◆ Data:
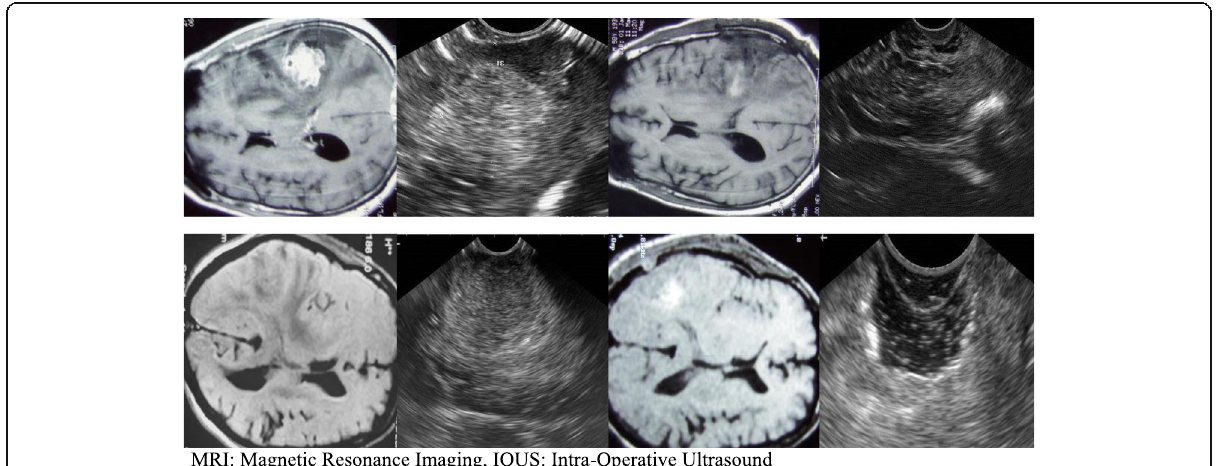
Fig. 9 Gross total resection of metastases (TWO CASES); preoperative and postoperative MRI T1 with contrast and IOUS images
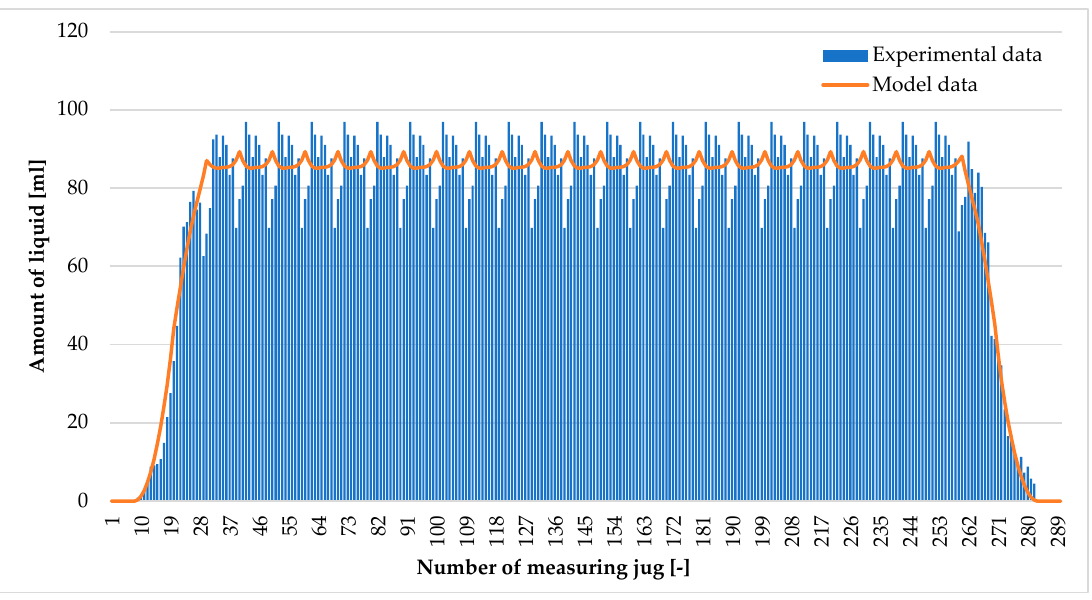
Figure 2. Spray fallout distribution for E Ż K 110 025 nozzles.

---

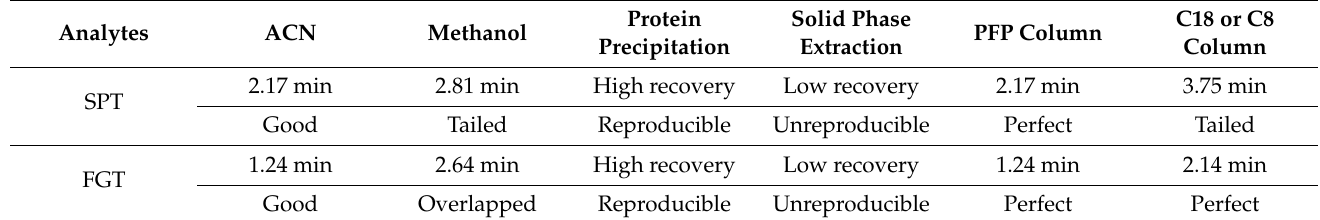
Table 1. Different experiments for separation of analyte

◆ What you will do: In the material above, one part opens with the line containing "Fig. 9 Gross" and closes with the line containing "Figure 2. Spray". Write out that part exactly and skip its pictures.

◆ Written answer:
Fig. 9 Gross total resection of metastases (TWO CASES); preoperative and postoperative MRI T1 with contrast and IOUS images
Figure 2. Spray fallout distribution for E Ż K 110 025 nozzles.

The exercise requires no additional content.